Yasser Arafat defended the killing of Arabs deemed to be "collaborating with Israel." He delegated the authority to carry out executions to the intifada leadership. After the murders, the local PLO death squad sent the file on the case to the PLO. "We have studied the files of those who were executed, and found that only two of the 118 who were executed were innocent," Arafat said. The innocent victims were declared "martyrs of the Palestinian revolution" by the PLO.

Justifications offered for the killings varied. Sometimes, being employed by the Civil Administration in the West Bank and Gaza Strip was reason enough. In other cases, contact with Jews warranted a death sentence.

Eventually, the reign of terror became so serious that some Palestinians expressed public concern about the disorder. The PLO began to call for an end to the violence, but murders by its members and rivals continued. From 1989-1992, this intrafada claimed the lives of nearly 1,000 Palestinians at the hands of other Palestinians.

The intifada appears to have been a significant factor in the decision by many Christian Arabs to leave the Middle East. Besides mob violence, the intifada was characterised by general strikes enforced by activists from the various nationalist and Islamic movements, and closures of educational institutions. Both jobs and schooling were thus severely affected, prompting many Christian Arabs to choose the emigration option. Christians became increasingly uneasy as Islamic extremists came to the fore in Judea and Samaria.

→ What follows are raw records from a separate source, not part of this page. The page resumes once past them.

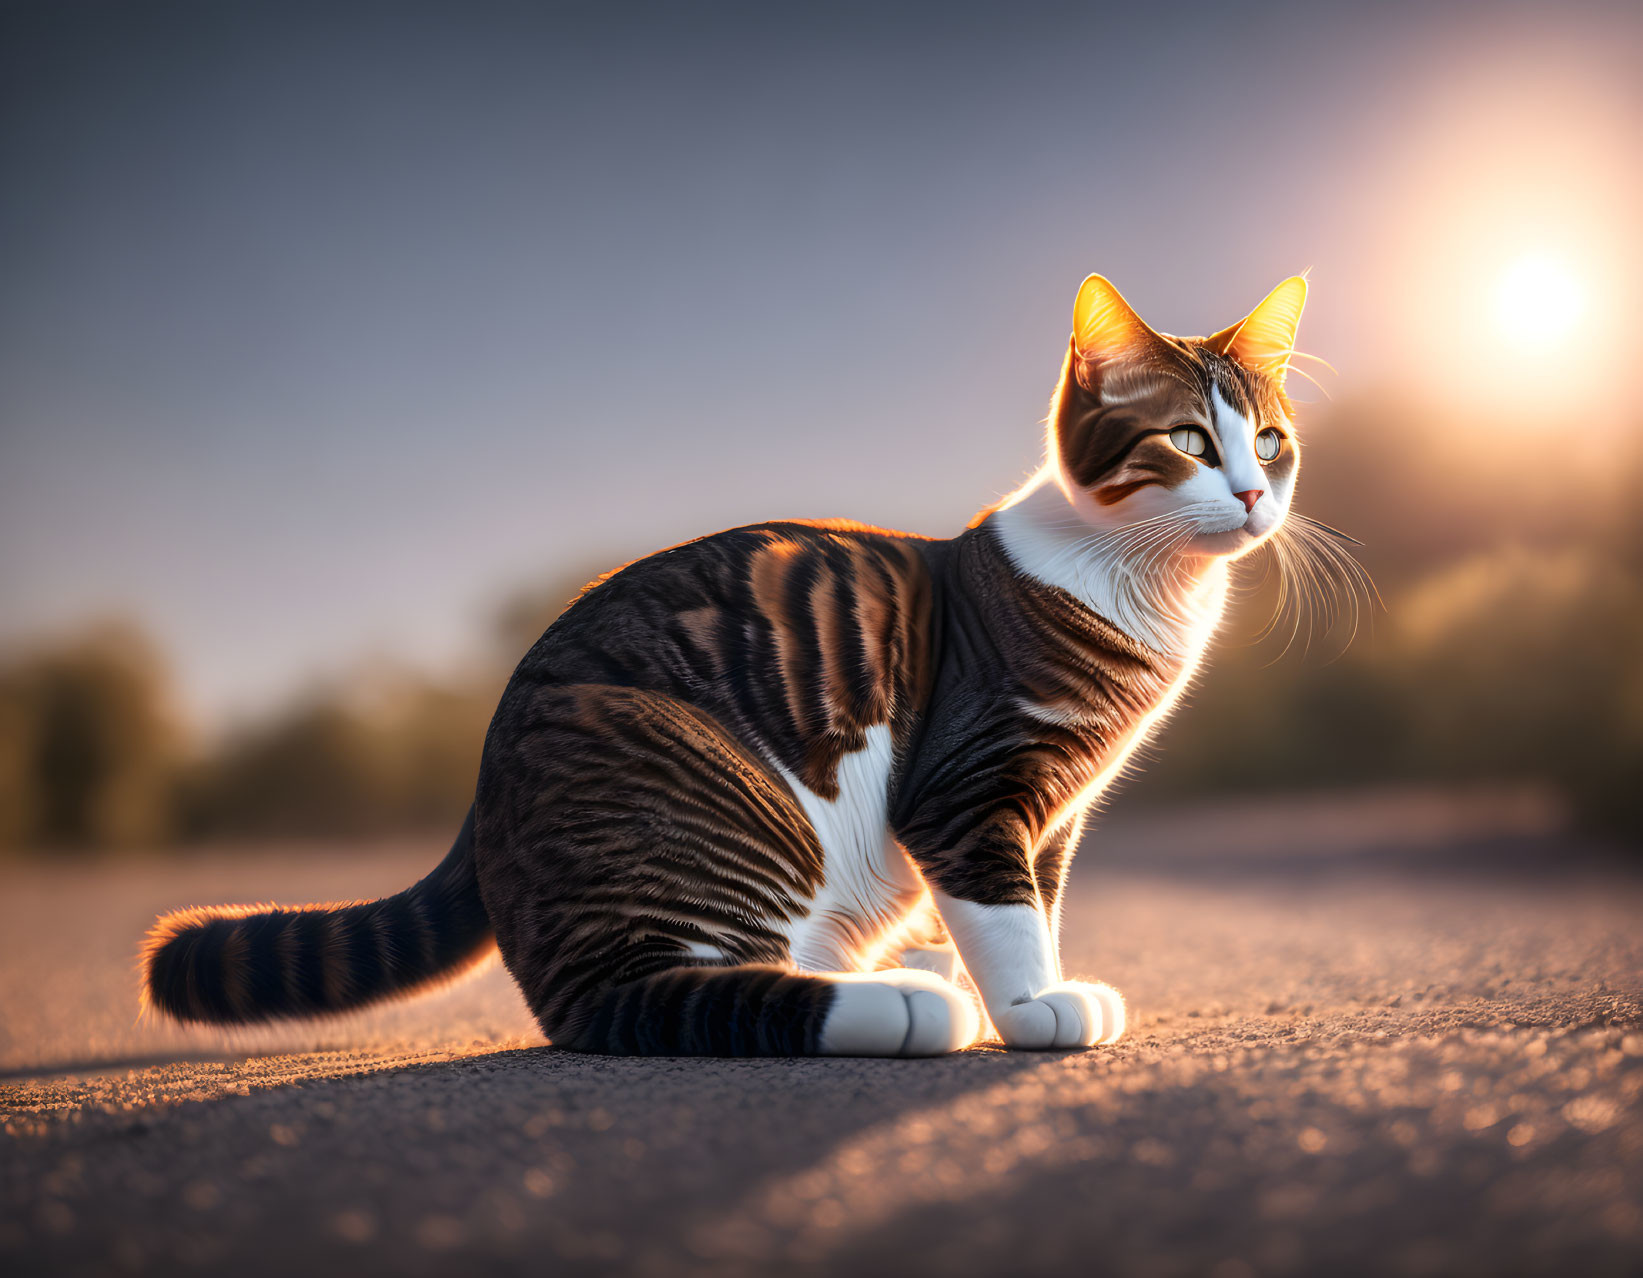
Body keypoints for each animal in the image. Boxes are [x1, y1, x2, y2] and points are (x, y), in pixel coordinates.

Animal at [138, 275, 1307, 1057]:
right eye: (1188, 442)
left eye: (1270, 441)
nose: (1254, 494)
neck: (1144, 592)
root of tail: (483, 783)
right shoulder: (969, 783)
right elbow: (1003, 908)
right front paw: (1027, 1009)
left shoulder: (1058, 808)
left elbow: (1038, 901)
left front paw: (1029, 981)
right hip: (702, 787)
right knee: (632, 1001)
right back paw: (906, 1004)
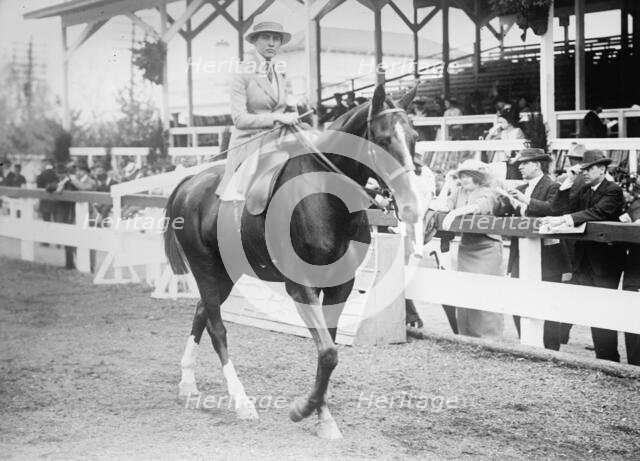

In the first years of the Intifada international television coverage showing Palestinian civilians, many of them women, facing Israeli soldiers in full battle dress naturally aroused world sympathy, including in Israel itself, for the Palestinian cause. Prime Minister Rabin's policy, calling on Israeli soldiers to break the bones of the Palestinian demonstrators, was brutal, crude, ineffective, and finally counter-productive. It was only when he was succeeded at the Defense Ministry by Moshe Arens in 1990 that Israeli tactics became more sophisticated and more effective. By the summer of 1992 the Intifada was over - it had run out of steam and exhausted itself.

The Intifada petered out by 1992, with most of its leadership arrested. Nonetheless, it had a tremendous impact on Israeli public opinion and policy-making through the next decades. While many Israelis were outraged by the Palestinian violence and angered by the danger their family members in the IDF and in the reserves encountered in the territories, the Intifada intensified the Israeli longing for normalcy and an end to the conflict, creating a consensus for the peace negotiations through the 1990s.

For the Palestinians, the Intifada created a new cadre of leadership based in the West Bank and Gaza Strip. These youths were supporters of the PLO leadership in Tunis, but did not consider themselves accountable to them. Many of the youths most active in the Intifada, such as Marwan Barghouti, became officials in the Palestinian Authority and are today deeply engaged in directing the ongoing Palestinian violence against Israel.